In sum, we cannot discern clear and convincing evidence in the record that Ms. Yeh‘s actions in pursuing her case remotely resembled conduct we have previously affirmed as sanctionable. She perpetrated no flagrant fraud on the court, she did not wantonly disobey its orders, and she did not knowingly violate any professional ethical duties. Although we do not condone Ms. Yeh‘s apparently half-hearted approach to the discovery process, her behavior overall appears of a kind with that of countless litigants in our courts who bring ill-supported claims under acrimonious conditions and ultimately lose on the merits—and far from the extraordinary circumstances or egregious misconduct that would justify invocation of the bad-faith exception. We conclude that the trial court‘s finding of bad faith was clearly erroneous and consequently that the court abused its discretion in sanctioning Ms. Yeh under its inherent authority.16
III. Conclusion
For the foregoing reasons, the judgment of the Superior Court granting monetary sanctions against Ms.
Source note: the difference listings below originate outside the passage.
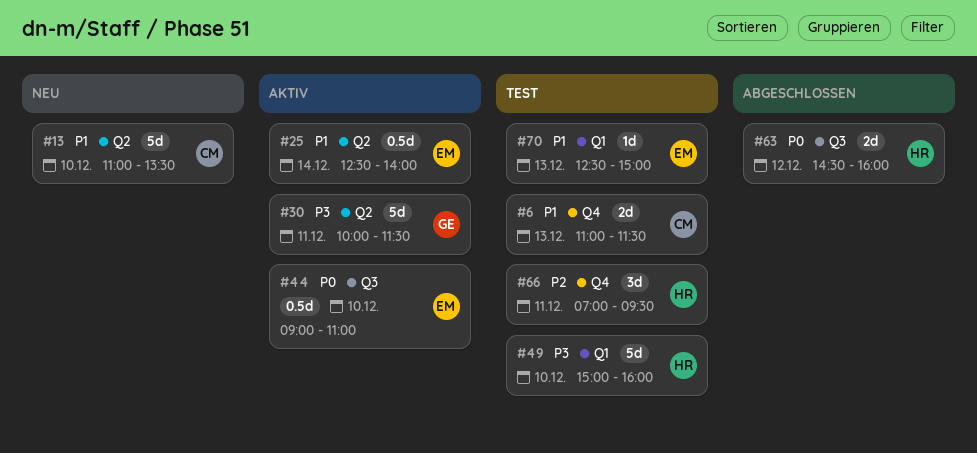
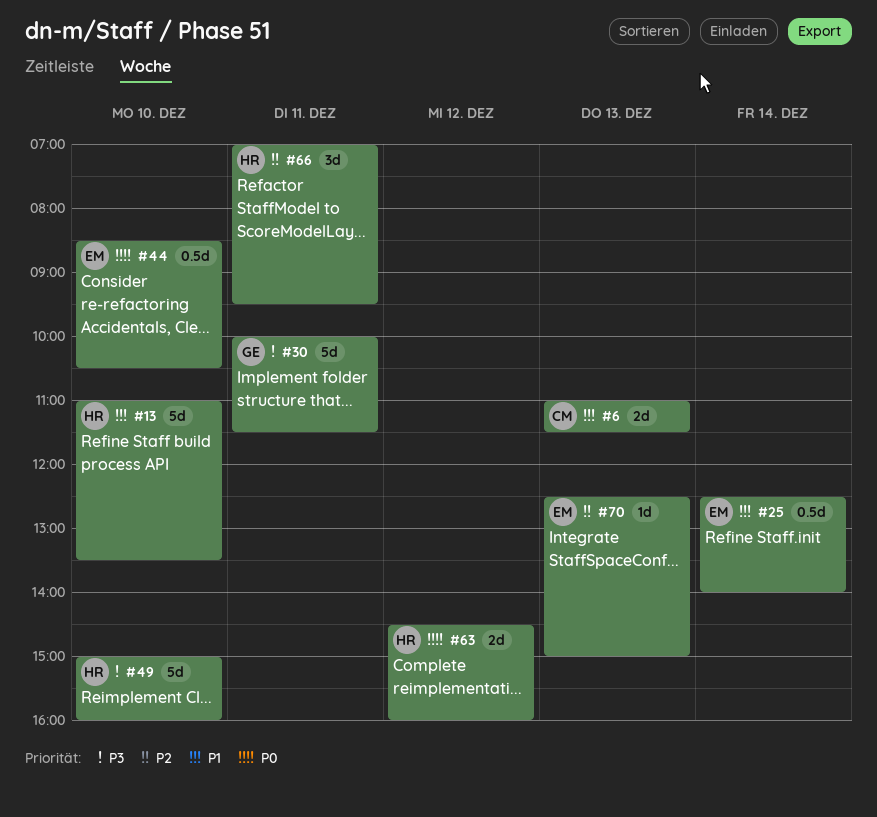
#13, owner: CM -> HR
#44, begins: 09:00 -> 08:30
#44, ends: 11:00 -> 10:30
#70, priority: P1 -> P2

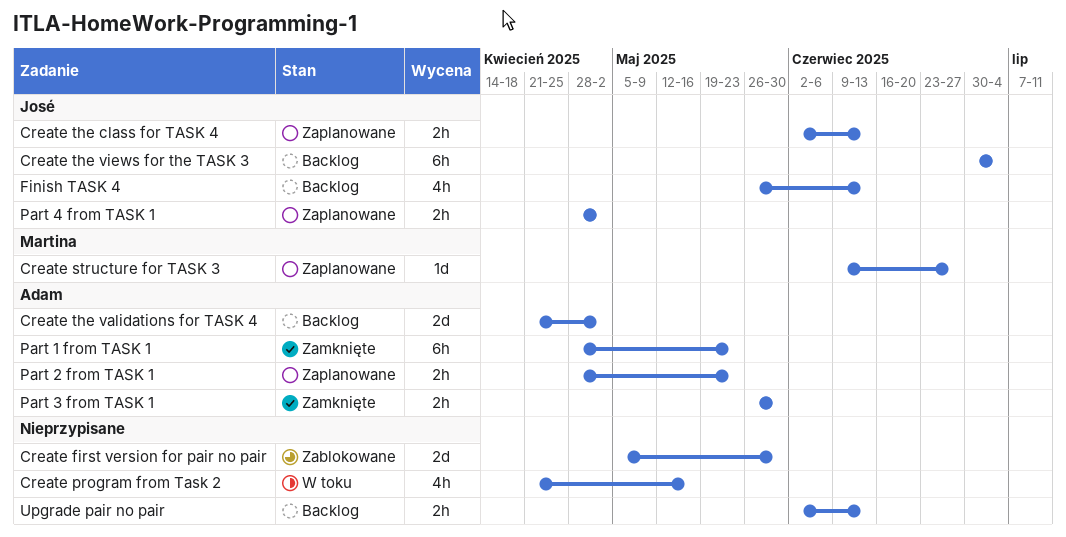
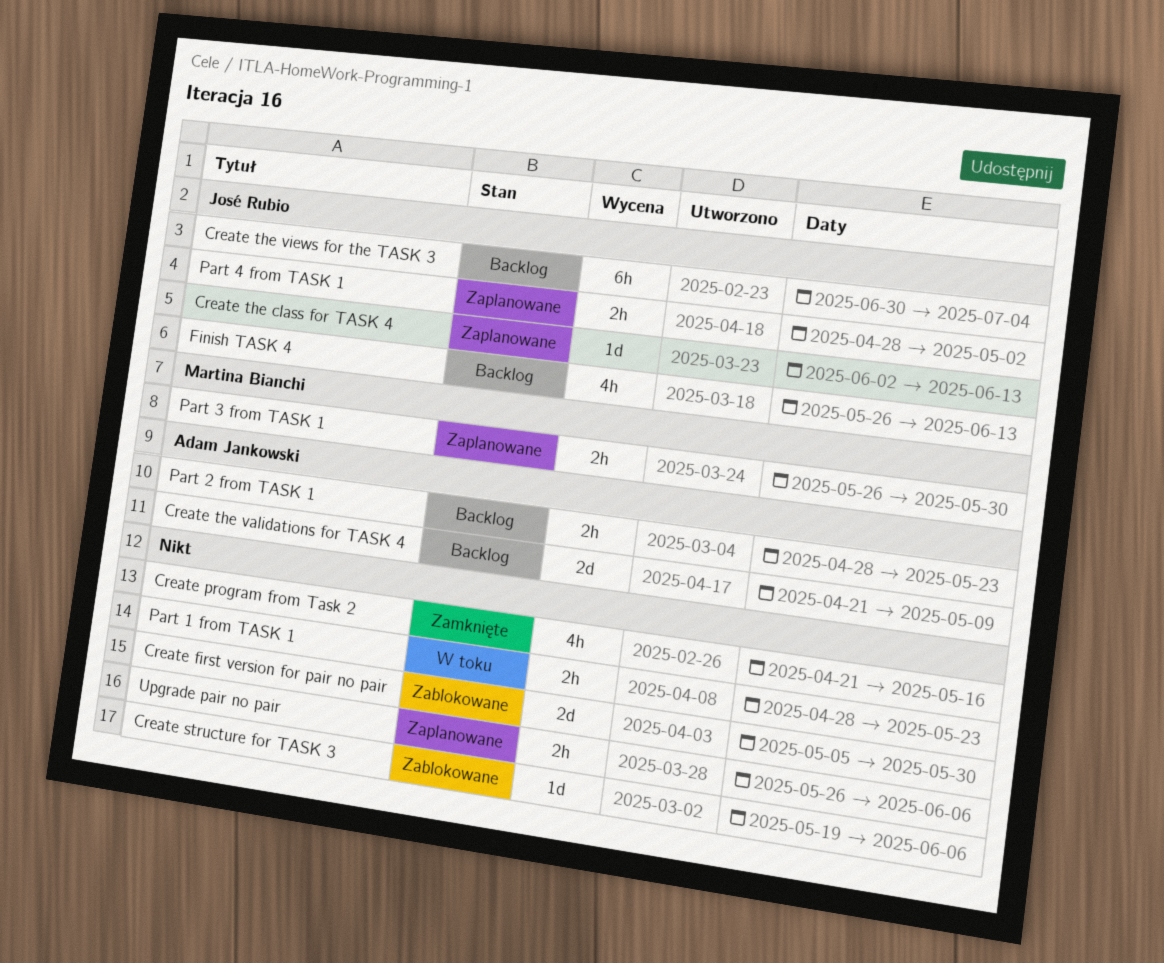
Create program from Task 2, status: W toku -> Zamknięte
Create structure for TASK 3, status: Zaplanowane -> Zablokowane
Create structure for TASK 3, owner: Martina Bianchi -> none
Create structure for TASK 3, start: Jun 9 -> May 19
Create structure for TASK 3, due: Jun 27 -> Jun 6
Create the class for TASK 4, estimate: 2h -> 1d
Create the validations for TASK 4, due: May 2 -> May 9
Part 1 from TASK 1, status: Zamknięte -> W toku
Part 1 from TASK 1, owner: Adam Jankowski -> none
Part 1 from TASK 1, estimate: 6h -> 2h
Part 2 from TASK 1, status: Zaplanowane -> Backlog
Part 3 from TASK 1, status: Zamknięte -> Zaplanowane
Part 3 from TASK 1, owner: Adam Jankowski -> Martina Bianchi
Upgrade pair no pair, status: Backlog -> Zaplanowane
Upgrade pair no pair, start: Jun 2 -> May 26
Upgrade pair no pair, due: Jun 13 -> Jun 6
Yeh is reversed.
So ordered.
In imposing a monetary sanction, the trial court should expressly consider at least four factors, all of which serve to limit the amount assessed: (1) the reаsonableness of the injured party‘s attorneys’ fees . . . ; (2) the minimum amount that will serve to adequately deter the undesirable behavior; (3) the offending party‘s ability to pay, bearing in mind that sanctions should not be so large as to bankrupt the offending party . . . or otherwise cause the offending party great financial distress; and (4) the offending party‘s history, experience, and ability, the severity of the violation, the degree to which malice or bad faith contributed to the violation, the risk of chilling the type of litigation involved, and other factors as deemed appropriate in individual circumstаnces.
Williams v. Bd. of Trs. of Mount Jezreel Baptist Church, 589 A.2d 901, 911-12 (D.C. 1991) (cleaned up). The trial court in this case did not engage in any such express analysis.